Entries from a dataset
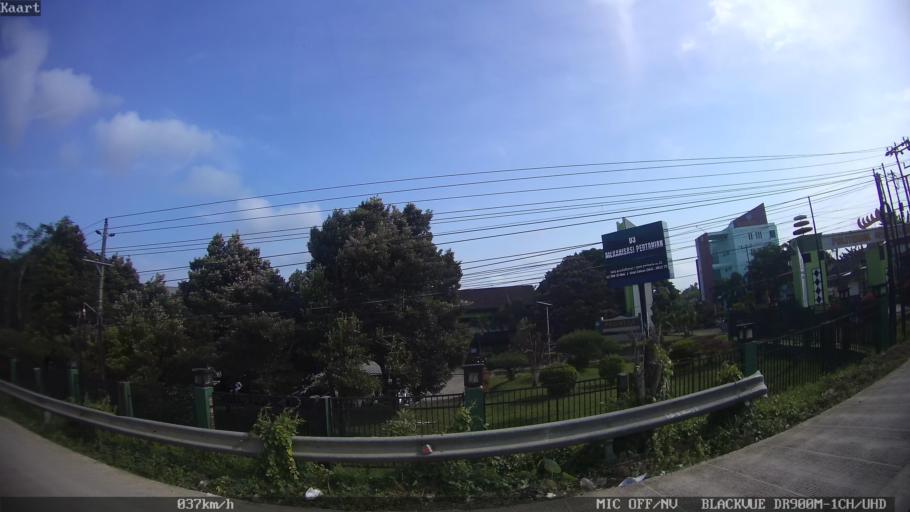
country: ID
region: Lampung
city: Kedaton
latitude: -5.3593
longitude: 105.2330
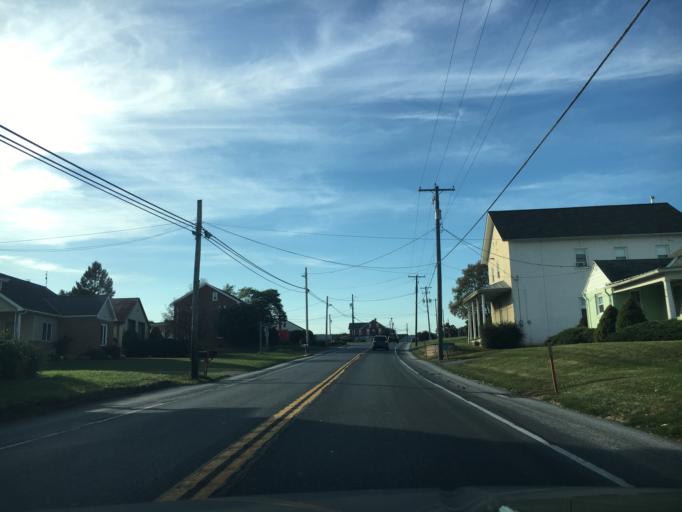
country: US
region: Pennsylvania
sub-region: Lancaster County
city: New Holland
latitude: 40.1470
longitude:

What is asked
Copy every line of the records above word for word, leaving out the pictures.

Answer
country: ID
region: Lampung
city: Kedaton
latitude: -5.3593
longitude: 105.2330
country: US
region: Pennsylvania
sub-region: Lancaster County
city: New Holland
latitude: 40.1470
longitude:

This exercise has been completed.